───── Records for this exercise ─────

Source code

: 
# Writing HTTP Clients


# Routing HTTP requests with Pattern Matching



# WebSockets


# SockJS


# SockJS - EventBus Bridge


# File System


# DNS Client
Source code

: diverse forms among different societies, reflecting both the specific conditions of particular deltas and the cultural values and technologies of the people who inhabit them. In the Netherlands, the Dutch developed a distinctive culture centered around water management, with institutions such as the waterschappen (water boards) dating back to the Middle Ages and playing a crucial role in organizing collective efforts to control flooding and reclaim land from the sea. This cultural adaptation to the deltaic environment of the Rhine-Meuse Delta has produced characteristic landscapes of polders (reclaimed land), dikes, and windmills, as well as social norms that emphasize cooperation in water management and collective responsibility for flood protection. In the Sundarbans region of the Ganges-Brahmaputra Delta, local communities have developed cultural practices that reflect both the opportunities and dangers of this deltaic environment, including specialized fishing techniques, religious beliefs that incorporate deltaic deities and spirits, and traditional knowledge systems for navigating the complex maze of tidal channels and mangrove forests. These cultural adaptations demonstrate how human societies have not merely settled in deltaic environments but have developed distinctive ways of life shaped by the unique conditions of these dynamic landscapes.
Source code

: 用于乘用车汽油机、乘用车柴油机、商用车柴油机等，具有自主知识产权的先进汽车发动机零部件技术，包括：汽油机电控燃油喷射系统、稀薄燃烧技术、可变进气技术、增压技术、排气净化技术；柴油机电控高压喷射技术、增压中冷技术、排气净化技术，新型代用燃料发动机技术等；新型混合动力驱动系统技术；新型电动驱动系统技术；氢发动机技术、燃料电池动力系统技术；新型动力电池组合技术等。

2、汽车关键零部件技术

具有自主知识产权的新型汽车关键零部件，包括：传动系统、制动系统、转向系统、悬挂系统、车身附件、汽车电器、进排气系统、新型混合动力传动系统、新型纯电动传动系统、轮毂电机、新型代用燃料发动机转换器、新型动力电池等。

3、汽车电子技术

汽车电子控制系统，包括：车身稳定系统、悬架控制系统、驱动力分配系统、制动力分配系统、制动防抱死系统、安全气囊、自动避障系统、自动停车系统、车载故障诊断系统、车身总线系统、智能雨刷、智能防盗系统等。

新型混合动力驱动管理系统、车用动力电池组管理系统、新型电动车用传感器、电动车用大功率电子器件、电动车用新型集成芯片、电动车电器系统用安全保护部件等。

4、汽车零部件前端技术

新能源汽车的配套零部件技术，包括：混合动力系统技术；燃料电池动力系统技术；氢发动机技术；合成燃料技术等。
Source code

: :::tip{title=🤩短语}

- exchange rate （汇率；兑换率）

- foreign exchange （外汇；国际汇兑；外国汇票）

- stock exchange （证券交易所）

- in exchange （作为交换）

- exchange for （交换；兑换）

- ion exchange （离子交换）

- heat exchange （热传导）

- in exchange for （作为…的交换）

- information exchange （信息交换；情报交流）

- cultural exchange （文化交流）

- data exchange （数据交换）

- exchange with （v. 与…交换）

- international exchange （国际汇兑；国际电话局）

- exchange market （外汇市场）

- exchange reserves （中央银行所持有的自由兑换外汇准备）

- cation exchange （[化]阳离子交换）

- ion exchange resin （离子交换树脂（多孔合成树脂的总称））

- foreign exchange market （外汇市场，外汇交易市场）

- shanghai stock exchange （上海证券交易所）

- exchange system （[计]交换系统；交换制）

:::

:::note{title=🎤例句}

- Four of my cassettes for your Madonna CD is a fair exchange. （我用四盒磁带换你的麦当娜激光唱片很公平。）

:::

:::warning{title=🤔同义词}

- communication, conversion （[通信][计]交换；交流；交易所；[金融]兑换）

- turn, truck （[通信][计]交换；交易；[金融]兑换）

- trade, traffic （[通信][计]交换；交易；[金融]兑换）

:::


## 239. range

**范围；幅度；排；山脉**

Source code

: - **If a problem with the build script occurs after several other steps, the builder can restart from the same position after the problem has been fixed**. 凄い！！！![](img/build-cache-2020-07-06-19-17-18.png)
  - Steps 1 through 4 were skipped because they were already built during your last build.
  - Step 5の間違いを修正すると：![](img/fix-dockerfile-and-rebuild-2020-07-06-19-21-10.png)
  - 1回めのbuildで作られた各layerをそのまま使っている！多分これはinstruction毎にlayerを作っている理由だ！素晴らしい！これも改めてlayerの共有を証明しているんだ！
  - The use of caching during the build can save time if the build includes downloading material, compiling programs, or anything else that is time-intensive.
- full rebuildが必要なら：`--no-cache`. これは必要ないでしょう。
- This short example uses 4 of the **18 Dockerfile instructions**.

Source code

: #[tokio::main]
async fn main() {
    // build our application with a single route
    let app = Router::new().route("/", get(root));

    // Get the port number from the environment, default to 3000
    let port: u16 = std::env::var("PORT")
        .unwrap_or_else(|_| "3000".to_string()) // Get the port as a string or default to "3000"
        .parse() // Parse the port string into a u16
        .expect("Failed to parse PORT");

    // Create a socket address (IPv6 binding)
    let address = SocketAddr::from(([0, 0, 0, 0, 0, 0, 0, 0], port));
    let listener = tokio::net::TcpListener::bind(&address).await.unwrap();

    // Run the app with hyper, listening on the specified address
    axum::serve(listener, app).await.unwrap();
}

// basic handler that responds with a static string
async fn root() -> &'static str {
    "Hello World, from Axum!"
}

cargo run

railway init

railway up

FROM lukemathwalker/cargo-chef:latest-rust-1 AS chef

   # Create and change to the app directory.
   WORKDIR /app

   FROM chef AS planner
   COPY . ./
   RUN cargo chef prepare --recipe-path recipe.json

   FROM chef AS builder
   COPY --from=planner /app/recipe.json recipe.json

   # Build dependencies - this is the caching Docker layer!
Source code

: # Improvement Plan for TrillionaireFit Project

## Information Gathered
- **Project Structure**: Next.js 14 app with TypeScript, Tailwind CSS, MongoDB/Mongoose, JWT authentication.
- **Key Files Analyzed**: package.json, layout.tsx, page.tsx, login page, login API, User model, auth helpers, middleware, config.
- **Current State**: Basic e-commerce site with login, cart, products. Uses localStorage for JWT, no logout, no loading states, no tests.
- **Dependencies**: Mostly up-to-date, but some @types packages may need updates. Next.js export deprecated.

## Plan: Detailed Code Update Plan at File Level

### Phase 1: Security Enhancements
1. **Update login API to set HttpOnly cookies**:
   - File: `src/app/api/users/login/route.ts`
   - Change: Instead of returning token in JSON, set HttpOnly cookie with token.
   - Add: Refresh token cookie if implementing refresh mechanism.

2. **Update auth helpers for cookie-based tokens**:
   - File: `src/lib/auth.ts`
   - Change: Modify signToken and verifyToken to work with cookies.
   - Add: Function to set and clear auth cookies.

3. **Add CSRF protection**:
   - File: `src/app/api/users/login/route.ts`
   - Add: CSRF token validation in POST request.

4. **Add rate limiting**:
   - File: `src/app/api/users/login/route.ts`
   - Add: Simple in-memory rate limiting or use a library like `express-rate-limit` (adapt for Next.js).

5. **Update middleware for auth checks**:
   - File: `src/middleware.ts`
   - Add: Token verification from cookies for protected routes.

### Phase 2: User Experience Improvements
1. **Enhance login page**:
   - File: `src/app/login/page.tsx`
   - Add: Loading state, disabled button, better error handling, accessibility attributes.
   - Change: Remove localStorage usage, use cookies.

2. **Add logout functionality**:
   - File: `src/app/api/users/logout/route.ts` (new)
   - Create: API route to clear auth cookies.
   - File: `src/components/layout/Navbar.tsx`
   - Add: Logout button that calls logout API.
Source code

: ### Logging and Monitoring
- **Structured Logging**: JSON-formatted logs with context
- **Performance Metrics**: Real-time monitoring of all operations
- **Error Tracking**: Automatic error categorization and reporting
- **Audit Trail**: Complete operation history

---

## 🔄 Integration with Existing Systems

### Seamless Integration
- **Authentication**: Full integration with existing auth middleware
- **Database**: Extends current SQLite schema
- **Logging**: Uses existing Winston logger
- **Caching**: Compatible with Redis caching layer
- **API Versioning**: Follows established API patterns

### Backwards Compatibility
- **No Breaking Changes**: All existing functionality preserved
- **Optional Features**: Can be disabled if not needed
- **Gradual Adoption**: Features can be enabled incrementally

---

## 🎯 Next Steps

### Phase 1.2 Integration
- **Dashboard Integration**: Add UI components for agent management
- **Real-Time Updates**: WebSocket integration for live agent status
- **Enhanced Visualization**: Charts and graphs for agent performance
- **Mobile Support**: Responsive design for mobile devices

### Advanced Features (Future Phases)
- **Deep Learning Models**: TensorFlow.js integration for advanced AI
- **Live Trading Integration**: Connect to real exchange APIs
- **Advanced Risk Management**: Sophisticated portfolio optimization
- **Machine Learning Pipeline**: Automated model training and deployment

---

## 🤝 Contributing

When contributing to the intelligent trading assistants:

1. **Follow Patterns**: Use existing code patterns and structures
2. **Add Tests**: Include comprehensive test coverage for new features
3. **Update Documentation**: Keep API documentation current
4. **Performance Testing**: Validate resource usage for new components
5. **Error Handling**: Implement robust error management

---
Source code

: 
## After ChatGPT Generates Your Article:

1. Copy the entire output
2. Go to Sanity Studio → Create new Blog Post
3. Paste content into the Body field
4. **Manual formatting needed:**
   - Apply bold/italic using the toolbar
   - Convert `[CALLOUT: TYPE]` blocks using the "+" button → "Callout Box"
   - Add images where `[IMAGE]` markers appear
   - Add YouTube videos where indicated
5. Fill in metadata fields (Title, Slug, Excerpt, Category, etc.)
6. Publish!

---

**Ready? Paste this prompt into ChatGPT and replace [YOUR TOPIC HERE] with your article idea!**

─────

Retype the lines of the entries above without any change, starting at the line that contains "### Phase 2: User Experience Improvements" and ending at the line that contains "## 🔄 Integration with Existing Systems", with both of those lines included.

### Phase 2: User Experience Improvements
1. **Enhance login page**:
   - File: `src/app/login/page.tsx`
   - Add: Loading state, disabled button, better error handling, accessibility attributes.
   - Change: Remove localStorage usage, use cookies.

2. **Add logout functionality**:
   - File: `src/app/api/users/logout/route.ts` (new)
   - Create: API route to clear auth cookies.
   - File: `src/components/layout/Navbar.tsx`
   - Add: Logout button that calls logout API.
Source code

: ### Logging and Monitoring
- **Structured Logging**: JSON-formatted logs with context
- **Performance Metrics**: Real-time monitoring of all operations
- **Error Tracking**: Automatic error categorization and reporting
- **Audit Trail**: Complete operation history

---

## 🔄 Integration with Existing Systems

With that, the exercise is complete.